Data for the task
━━━━━━━━━━━━━━━━

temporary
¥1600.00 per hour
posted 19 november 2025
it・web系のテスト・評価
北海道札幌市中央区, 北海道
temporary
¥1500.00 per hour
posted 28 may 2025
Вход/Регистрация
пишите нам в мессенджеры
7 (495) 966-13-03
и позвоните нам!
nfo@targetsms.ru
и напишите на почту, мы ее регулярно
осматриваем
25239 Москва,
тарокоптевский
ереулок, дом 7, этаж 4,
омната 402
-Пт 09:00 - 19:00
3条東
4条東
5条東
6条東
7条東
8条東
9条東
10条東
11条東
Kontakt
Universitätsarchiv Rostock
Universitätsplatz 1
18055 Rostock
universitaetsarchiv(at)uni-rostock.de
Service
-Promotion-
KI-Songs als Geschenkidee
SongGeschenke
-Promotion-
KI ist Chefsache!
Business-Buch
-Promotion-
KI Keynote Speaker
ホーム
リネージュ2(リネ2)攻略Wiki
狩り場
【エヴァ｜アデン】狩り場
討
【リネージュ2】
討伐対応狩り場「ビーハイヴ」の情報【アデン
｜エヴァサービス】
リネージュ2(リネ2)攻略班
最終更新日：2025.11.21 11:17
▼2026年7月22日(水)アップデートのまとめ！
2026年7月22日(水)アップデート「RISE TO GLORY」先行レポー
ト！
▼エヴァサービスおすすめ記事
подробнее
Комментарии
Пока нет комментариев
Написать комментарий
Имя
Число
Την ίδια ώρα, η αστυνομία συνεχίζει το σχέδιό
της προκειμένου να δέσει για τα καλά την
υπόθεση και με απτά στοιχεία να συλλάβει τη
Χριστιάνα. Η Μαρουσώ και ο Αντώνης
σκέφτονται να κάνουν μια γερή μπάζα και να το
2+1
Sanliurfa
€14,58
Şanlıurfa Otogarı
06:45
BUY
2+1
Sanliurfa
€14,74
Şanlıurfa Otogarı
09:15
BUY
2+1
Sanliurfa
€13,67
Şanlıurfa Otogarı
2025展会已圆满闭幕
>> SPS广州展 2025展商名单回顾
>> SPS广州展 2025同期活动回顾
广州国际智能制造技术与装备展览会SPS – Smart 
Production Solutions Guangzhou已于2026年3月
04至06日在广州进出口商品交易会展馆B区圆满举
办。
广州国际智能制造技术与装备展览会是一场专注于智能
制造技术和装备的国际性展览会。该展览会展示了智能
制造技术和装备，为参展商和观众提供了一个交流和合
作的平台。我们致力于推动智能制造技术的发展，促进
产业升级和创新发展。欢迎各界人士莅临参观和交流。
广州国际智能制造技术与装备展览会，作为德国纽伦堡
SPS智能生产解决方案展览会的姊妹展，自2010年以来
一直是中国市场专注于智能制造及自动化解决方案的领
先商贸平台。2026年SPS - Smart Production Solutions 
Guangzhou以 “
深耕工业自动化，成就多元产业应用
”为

━━━━━━━━━━━━━━━━

Whenever a line in the records above contains the string "SPS广州展", copy that line.

Completed task
>> SPS广州展 2025展商名单回顾
>> SPS广州展 2025同期活动回顾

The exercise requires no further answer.